* PAGE EXCERPT *

Such equanimity might appear to be incompatible with soaring professional ambition, but he disagrees. Parthasarathy, who studied international law at University College, London, tells the room that he starts his day at 4 a.m. and ends it at 9:30 p.m., never needing a break or vacation, though with plenty of time to maintain his health with yoga and cricket. "You believe work tires you? Work can never tire you!" he scolds. "What tires you are your worries about the past and anxiety for the future." The undisciplined mind, he says, too easily slips into the past and future, veering toward likes and dislikes that prevent you from staying focused on your present objectives. And thus he dangles the possibility--irresistible to this audience--of being both less stressed and more productive.
The audience lingers for another 45 min., asking questions about health, marriage, reducing stress. Swamiji, like any good management guru, pushes his newest book, The Fall of the Human Intellect, one of 10 he has written over the decades ("Every word, between 4 and 6 in the morning," he later explains. "After 6, it's not worth reading.") He invites the audience to come to a YPO retreat in January at his Vedanta Academy, 67 miles (108 km) southeast of Mumbai.

* INPUT DATA *
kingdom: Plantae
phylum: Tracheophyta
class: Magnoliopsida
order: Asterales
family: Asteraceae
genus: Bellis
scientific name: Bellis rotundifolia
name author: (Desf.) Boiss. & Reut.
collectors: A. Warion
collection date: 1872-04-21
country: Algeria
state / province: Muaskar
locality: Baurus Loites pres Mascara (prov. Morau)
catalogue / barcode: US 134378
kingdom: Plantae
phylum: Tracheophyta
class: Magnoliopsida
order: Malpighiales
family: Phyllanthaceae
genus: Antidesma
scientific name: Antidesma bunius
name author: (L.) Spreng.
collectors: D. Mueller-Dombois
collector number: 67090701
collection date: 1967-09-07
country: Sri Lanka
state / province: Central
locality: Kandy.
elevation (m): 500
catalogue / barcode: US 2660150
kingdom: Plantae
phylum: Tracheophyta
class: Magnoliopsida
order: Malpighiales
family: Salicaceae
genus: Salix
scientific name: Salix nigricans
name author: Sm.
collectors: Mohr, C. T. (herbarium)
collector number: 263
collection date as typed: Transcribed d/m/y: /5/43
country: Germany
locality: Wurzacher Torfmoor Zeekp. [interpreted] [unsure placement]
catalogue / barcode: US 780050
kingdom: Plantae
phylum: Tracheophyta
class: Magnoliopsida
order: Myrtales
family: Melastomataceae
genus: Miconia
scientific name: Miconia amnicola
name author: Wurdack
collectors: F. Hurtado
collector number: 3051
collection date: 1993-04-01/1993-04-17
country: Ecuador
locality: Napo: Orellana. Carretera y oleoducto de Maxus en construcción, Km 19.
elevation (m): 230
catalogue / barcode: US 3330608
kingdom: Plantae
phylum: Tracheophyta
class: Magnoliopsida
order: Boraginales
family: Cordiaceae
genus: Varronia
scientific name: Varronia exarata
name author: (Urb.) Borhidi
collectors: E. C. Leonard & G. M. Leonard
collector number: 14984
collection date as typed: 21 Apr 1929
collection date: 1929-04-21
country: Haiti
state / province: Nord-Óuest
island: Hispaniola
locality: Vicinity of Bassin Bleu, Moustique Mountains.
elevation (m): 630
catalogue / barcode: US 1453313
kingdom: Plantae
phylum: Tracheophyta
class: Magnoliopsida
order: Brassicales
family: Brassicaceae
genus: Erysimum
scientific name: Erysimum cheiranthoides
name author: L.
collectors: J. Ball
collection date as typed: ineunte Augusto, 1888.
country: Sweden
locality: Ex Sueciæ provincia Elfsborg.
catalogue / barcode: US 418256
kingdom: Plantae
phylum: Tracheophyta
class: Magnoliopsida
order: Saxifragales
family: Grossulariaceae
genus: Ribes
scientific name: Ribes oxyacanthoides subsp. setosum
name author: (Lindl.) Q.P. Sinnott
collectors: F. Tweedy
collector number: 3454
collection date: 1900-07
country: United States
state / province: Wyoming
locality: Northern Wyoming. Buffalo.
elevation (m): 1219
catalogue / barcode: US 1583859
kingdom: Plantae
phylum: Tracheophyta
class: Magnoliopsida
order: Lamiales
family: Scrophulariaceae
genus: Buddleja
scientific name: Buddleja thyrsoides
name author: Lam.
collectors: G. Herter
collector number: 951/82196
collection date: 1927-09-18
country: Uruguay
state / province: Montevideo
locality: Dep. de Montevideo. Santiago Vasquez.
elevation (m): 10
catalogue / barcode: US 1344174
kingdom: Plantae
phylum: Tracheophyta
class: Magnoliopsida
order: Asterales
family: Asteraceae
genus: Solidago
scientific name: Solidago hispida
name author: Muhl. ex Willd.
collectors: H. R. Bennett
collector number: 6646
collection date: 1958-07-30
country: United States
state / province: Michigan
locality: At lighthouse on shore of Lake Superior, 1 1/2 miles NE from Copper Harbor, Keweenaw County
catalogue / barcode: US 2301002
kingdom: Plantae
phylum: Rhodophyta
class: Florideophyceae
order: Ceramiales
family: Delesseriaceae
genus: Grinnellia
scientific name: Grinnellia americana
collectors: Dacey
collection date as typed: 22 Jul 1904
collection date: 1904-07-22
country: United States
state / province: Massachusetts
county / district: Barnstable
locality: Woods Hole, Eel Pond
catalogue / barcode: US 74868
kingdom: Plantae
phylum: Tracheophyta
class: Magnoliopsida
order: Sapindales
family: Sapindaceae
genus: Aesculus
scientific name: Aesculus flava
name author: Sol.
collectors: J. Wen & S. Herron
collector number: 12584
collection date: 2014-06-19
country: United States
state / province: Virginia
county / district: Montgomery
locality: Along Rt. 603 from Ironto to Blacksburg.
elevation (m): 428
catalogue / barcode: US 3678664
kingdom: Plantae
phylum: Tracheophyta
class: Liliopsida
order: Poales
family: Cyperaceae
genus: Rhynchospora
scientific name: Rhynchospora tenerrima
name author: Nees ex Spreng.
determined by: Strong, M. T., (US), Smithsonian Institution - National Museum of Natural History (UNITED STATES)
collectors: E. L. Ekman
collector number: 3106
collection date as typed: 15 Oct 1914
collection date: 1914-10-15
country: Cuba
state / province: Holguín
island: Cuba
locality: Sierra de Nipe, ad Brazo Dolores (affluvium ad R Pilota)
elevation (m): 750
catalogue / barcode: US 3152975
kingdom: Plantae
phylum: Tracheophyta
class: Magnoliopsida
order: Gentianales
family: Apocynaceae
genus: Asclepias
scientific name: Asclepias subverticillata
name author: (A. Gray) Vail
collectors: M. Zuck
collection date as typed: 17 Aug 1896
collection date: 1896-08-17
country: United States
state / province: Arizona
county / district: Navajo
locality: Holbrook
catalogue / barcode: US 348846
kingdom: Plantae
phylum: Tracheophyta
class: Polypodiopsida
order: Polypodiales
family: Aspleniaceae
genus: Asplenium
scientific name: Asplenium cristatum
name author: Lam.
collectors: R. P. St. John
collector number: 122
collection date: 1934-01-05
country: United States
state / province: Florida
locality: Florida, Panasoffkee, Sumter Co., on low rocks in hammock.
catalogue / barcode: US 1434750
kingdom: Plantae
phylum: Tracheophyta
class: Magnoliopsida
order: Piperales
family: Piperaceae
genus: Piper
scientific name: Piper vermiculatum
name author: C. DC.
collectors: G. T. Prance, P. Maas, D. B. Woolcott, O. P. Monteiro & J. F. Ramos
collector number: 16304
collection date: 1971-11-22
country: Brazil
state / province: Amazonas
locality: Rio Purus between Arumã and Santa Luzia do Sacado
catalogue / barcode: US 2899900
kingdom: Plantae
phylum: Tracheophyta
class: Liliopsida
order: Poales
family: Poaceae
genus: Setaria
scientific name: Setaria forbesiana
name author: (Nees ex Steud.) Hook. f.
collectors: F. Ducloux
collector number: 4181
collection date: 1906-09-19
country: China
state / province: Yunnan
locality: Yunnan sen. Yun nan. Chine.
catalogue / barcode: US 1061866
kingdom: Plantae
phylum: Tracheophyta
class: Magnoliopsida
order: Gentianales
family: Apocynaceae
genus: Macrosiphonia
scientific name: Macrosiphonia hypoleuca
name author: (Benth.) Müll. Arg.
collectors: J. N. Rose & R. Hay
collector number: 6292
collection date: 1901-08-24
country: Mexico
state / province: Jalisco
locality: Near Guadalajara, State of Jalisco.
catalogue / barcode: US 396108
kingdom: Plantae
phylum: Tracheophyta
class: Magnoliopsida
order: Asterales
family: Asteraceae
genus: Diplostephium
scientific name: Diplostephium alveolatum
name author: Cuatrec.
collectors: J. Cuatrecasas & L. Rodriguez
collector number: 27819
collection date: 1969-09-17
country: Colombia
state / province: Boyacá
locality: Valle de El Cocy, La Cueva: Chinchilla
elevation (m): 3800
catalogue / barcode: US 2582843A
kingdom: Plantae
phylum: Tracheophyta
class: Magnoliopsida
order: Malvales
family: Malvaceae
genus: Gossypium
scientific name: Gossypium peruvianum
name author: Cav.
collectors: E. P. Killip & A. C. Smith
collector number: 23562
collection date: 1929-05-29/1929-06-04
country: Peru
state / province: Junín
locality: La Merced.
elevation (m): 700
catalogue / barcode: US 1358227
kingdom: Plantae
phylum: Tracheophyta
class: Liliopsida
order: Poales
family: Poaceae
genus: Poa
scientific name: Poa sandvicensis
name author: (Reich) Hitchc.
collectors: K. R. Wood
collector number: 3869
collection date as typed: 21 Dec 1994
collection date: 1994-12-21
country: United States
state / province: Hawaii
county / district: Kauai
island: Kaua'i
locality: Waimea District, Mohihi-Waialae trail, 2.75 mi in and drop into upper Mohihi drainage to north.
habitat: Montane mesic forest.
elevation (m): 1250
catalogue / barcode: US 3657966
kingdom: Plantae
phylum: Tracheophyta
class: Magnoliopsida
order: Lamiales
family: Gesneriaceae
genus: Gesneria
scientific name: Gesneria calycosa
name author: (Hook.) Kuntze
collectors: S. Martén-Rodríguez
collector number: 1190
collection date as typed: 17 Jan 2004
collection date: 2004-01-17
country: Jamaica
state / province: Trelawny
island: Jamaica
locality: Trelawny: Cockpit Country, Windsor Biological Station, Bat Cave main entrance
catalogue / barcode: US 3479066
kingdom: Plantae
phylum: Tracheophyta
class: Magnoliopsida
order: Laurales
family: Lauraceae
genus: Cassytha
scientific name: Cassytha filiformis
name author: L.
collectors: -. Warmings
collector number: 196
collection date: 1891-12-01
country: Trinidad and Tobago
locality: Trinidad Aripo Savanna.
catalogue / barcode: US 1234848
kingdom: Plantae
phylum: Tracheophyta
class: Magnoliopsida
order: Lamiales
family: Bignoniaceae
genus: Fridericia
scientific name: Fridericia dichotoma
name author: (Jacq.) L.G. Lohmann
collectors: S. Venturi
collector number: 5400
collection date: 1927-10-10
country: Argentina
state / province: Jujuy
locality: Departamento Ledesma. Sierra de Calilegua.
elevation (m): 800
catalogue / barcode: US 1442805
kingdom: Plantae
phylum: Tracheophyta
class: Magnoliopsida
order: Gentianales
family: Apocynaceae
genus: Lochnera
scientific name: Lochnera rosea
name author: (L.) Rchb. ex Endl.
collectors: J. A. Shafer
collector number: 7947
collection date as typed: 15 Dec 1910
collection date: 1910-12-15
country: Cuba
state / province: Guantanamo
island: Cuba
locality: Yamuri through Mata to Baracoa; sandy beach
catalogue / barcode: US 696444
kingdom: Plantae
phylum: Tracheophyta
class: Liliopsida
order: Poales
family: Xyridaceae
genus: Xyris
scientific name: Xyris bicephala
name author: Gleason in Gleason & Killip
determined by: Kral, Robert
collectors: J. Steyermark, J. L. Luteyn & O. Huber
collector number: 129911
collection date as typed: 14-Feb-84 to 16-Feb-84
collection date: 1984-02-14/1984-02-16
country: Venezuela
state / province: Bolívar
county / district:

* TASK TO CARRY OUT *
Output the passage about Parthasarathy's talk from "The audience lingers" to "southeast of Mumbai.", reproducing its wording without any change.

* EXERCISE OUTPUT *
The audience lingers for another 45 min., asking questions about health, marriage, reducing stress. Swamiji, like any good management guru, pushes his newest book, The Fall of the Human Intellect, one of 10 he has written over the decades ("Every word, between 4 and 6 in the morning," he later explains. "After 6, it's not worth reading.") He invites the audience to come to a YPO retreat in January at his Vedanta Academy, 67 miles (108 km) southeast of Mumbai.